Road departments find concrete pavement restoration to be a viable process.

“Transportation officials have transferred their emphasis over the past several years from system expansion to system preservation,” says John Roberts, executive director of the International Grooving and Grinding Association (IGGA). Road departments are increasingly turning to concrete pavement restoration (CPR) as a way to preserve their pavements.

According to the American Concrete Pavement Association (ACPA), the technique directly corrects the cause of pavement distress and adds seven to 12 years to pavement life. The association holds that some CPR projects have lasted more than 17 years before needing a second round of repairs.

Diamond grinding removes 0.1 to 0.25 inches of concrete from the surface. Grinding a pavement corrects faulting at joints and cracks, enhances surface texture, and reduces noise. The total square national yardage of diamond grinding jumped from 9.9 million in 2003 to more than 35 million in 2005, according to IGGA.

Common CPR terms:

Cross-stitching: adding reinforcing steel to hold longitudinal cracks or joints together tightly. This method is used on cracks in low-severity condition.

Diamond grinding: removing a thin surface layer using closely spaced diamond saw blades; creates a smooth, uniform pavement profile.

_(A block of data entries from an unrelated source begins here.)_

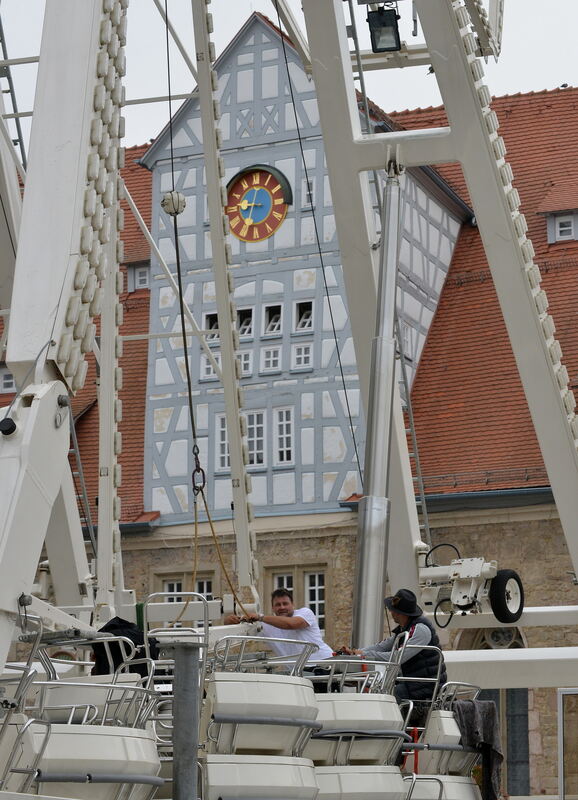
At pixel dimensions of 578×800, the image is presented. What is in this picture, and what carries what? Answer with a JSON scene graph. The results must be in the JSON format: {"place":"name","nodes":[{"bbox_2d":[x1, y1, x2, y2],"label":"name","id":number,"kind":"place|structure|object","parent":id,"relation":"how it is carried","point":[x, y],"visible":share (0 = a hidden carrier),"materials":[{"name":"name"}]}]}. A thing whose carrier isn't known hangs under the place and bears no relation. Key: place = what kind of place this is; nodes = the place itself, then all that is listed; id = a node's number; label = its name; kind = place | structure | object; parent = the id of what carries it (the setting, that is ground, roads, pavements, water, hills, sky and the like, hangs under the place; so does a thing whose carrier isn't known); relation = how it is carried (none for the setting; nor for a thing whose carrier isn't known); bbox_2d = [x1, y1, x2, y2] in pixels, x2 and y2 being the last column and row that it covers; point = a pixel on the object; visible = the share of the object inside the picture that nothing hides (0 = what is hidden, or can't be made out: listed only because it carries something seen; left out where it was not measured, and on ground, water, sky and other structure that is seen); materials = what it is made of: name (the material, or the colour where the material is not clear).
{"place":"outdoors","nodes":[
{"label":"outdoors","id":0,"kind":"place"},
{"bbox_2d":[0,0,577,150],"label":"sky","id":1,"kind":"structure","parent":0,"point":[227,36],"materials":[{"name":"white"}]},
{"bbox_2d":[0,44,577,799],"label":"building","id":2,"kind":"structure","parent":0,"point":[439,521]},
{"bbox_2d":[0,365,16,392],"label":"window","id":3,"kind":"structure","parent":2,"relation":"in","point":[7,381],"materials":[{"name":"white paint"}]},
{"bbox_2d":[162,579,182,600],"label":"window","id":4,"kind":"structure","parent":2,"relation":"in","point":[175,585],"materials":[{"name":"white paint"}]},
{"bbox_2d":[194,577,214,624],"label":"window","id":5,"kind":"structure","parent":2,"relation":"in","point":[206,586],"materials":[{"name":"white"}]},
{"bbox_2d":[272,571,294,598],"label":"window","id":6,"kind":"structure","parent":2,"relation":"in","point":[285,578],"materials":[{"name":"white paint"}]},
{"bbox_2d":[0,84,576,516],"label":"tiled roof","id":7,"kind":"structure","parent":2,"relation":"on","point":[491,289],"materials":[{"name":"red tile"}]},
{"bbox_2d":[127,262,150,292],"label":"dormer window","id":8,"kind":"structure","parent":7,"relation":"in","point":[138,271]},
{"bbox_2d":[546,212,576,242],"label":"dormer window","id":9,"kind":"structure","parent":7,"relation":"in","point":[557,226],"materials":[{"name":"white"}]},
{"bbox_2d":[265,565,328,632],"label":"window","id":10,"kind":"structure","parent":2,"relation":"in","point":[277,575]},
{"bbox_2d":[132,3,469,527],"label":"dormer","id":11,"kind":"structure","parent":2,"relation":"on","point":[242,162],"materials":[{"name":"paint"}]},
{"bbox_2d":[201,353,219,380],"label":"window","id":12,"kind":"structure","parent":11,"relation":"in","point":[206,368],"materials":[{"name":"white paint"}]},
{"bbox_2d":[204,312,219,343],"label":"window","id":13,"kind":"structure","parent":11,"relation":"in","point":[216,327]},
{"bbox_2d":[214,412,228,470],"label":"window","id":14,"kind":"structure","parent":11,"relation":"in","point":[224,428],"materials":[{"name":"white"}]},
{"bbox_2d":[237,350,251,374],"label":"window","id":15,"kind":"structure","parent":11,"relation":"in","point":[245,361],"materials":[{"name":"white paint"}]},
{"bbox_2d":[237,307,253,337],"label":"window","id":16,"kind":"structure","parent":11,"relation":"in","point":[245,332],"materials":[{"name":"glass"}]},
{"bbox_2d":[246,410,265,467],"label":"window","id":17,"kind":"structure","parent":11,"relation":"in","point":[255,417],"materials":[{"name":"white"}]},
{"bbox_2d":[224,164,290,241],"label":"clock","id":18,"kind":"object","parent":11,"relation":"attached to","point":[264,193],"visible":0.98,"materials":[{"name":"red"}]},
{"bbox_2d":[261,345,282,372],"label":"window","id":19,"kind":"structure","parent":11,"relation":"in","point":[271,358],"materials":[{"name":"white paint"}]},
{"bbox_2d":[262,303,282,335],"label":"window","id":20,"kind":"structure","parent":11,"relation":"in","point":[271,324],"materials":[{"name":"white"}]},
{"bbox_2d":[273,407,293,464],"label":"window","id":21,"kind":"structure","parent":11,"relation":"in","point":[284,426],"materials":[{"name":"white"}]},
{"bbox_2d":[292,341,312,369],"label":"window","id":22,"kind":"structure","parent":11,"relation":"in","point":[298,350],"materials":[{"name":"white"}]},
{"bbox_2d":[295,300,313,331],"label":"window","id":23,"kind":"structure","parent":11,"relation":"in","point":[308,320],"materials":[{"name":"white glass"}]},
{"bbox_2d":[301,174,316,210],"label":"window","id":24,"kind":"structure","parent":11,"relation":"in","point":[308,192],"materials":[{"name":"white paint"}]},
{"bbox_2d":[304,570,325,631],"label":"window","id":25,"kind":"structure","parent":2,"relation":"in","point":[316,606],"materials":[{"name":"white"}]},
{"bbox_2d":[458,625,531,797],"label":"arched window","id":26,"kind":"structure","parent":2,"relation":"in","point":[522,724],"materials":[{"name":"grey glass"}]},
{"bbox_2d":[558,689,577,799],"label":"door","id":27,"kind":"structure","parent":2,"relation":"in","point":[562,693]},
{"label":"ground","id":28,"kind":"structure","parent":0},
{"bbox_2d":[168,637,201,799],"label":"metal post","id":29,"kind":"object","parent":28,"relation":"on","point":[183,648],"visible":0.97,"materials":[{"name":"grey metal"}]},
{"bbox_2d":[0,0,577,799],"label":"ride","id":30,"kind":"object","parent":28,"relation":"on","point":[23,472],"visible":0.78,"materials":[{"name":"white metal"}]},
{"bbox_2d":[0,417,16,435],"label":"knob","id":31,"kind":"object","parent":30,"relation":"attached to","point":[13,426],"visible":0.92,"materials":[{"name":"black plastic"}]},
{"bbox_2d":[0,9,27,169],"label":"ladder","id":32,"kind":"object","parent":30,"relation":"attached to","point":[2,41],"visible":0.61,"materials":[{"name":"metal"}]},
{"bbox_2d":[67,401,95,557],"label":"ladder","id":33,"kind":"object","parent":30,"relation":"attached to","point":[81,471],"visible":0.46,"materials":[{"name":"metal"}]},
{"bbox_2d":[0,615,165,799],"label":"ferris wheel gondola","id":34,"kind":"object","parent":30,"relation":"on","point":[107,766],"visible":0.77,"materials":[{"name":"white plastic"}]},
{"bbox_2d":[91,616,159,676],"label":"black jacket","id":35,"kind":"object","parent":34,"relation":"on","point":[125,634],"visible":0.37,"materials":[{"name":"black fabric"}]},
{"bbox_2d":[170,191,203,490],"label":"cable","id":36,"kind":"object","parent":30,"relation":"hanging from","point":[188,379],"visible":0.84,"materials":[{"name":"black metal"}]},
{"bbox_2d":[160,190,185,215],"label":"ball","id":37,"kind":"object","parent":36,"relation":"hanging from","point":[182,200],"visible":0.78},
{"bbox_2d":[191,445,206,498],"label":"chain","id":38,"kind":"object","parent":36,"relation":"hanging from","point":[193,479],"visible":0.73,"materials":[{"name":"black metal"}]},
{"bbox_2d":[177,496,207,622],"label":"rope","id":39,"kind":"object","parent":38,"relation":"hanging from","point":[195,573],"visible":0.65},
{"bbox_2d":[183,488,252,623],"label":"rope","id":40,"kind":"object","parent":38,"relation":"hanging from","point":[209,519],"visible":0.66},
{"bbox_2d":[200,625,320,799],"label":"gondolas","id":41,"kind":"object","parent":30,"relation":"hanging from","point":[269,717],"visible":0.63,"materials":[{"name":"white plastic"}]},
{"bbox_2d":[222,588,334,670],"label":"man","id":42,"kind":"object","parent":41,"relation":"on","point":[297,619],"visible":0.6},
{"bbox_2d":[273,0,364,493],"label":"cable","id":43,"kind":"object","parent":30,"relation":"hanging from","point":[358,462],"visible":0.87,"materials":[{"name":"black metal"}]},
{"bbox_2d":[304,647,407,799],"label":"ferris wheel gondola","id":44,"kind":"object","parent":30,"relation":"on","point":[360,709],"visible":0.53,"materials":[{"name":"white plastic"}]},
{"bbox_2d":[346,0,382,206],"label":"ladder","id":45,"kind":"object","parent":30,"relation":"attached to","point":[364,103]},
{"bbox_2d":[352,164,402,653],"label":"metal pole","id":46,"kind":"object","parent":30,"relation":"attached to","point":[361,551],"visible":0.84,"materials":[{"name":"metal"}]},
{"bbox_2d":[366,3,400,52],"label":"floodlight","id":47,"kind":"object","parent":30,"relation":"attached to","point":[374,46],"visible":0.86,"materials":[{"name":"black metal"}]},
{"bbox_2d":[394,314,431,551],"label":"ladder","id":48,"kind":"object","parent":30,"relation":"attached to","point":[416,454],"visible":0.53,"materials":[{"name":"silver metal"}]},
{"bbox_2d":[400,652,488,799],"label":"ferris wheel gondola","id":49,"kind":"object","parent":30,"relation":"hanging from","point":[450,733],"visible":0.38,"materials":[{"name":"white"}]},
{"bbox_2d":[342,589,446,708],"label":"man","id":50,"kind":"object","parent":49,"relation":"on","point":[405,626],"visible":0.6},
{"bbox_2d":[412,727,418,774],"label":"red pole","id":51,"kind":"object","parent":49,"relation":"attached to","point":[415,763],"visible":0.59,"materials":[{"name":"red metal"}]},
{"bbox_2d":[453,700,503,797],"label":"blanket","id":52,"kind":"object","parent":49,"relation":"hanging from","point":[483,724],"visible":0.61,"materials":[{"name":"fabric"}]},
{"bbox_2d":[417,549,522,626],"label":"wheel drive","id":53,"kind":"object","parent":30,"relation":"attached to","point":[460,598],"visible":0.9,"materials":[{"name":"white metal"}]},
{"bbox_2d":[489,568,524,622],"label":"wheel","id":54,"kind":"object","parent":53,"relation":"attached to","point":[504,575],"visible":0.94,"materials":[{"name":"black rubber"}]}
]}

Dowel bar retrofits (DBRs): cutting slots across the joint or crack, cleaning transformation the slots, placing dowel bars, and backfilling with new concrete. DBRs link slabs at transverse cracks and joints so that the load is evenly distributed across the crack or joint.

Full-depth repairs (FDRs): removing at least a portion of the existing slab and replacing it with new concrete.

Joint and crack resealing: minimizes the infiltration of surface water and incompressible material into joints, thereby reducing subgrade softening, slowing pumping and erosion of the subgrade or sub-base fines, and limiting corrosion caused by deicing chemicals.

Partial-depth repairs (PDRs): removing deteriorated concrete, cleaning the patch area, placing new concrete, and reforming joints. PDRs correct surface distress and joint-crack deterioration in the upper third of the slab.

Slab stabilization: restores support by filling small voids that develop underneath the concrete slab at joints, cracks, or pavement edge.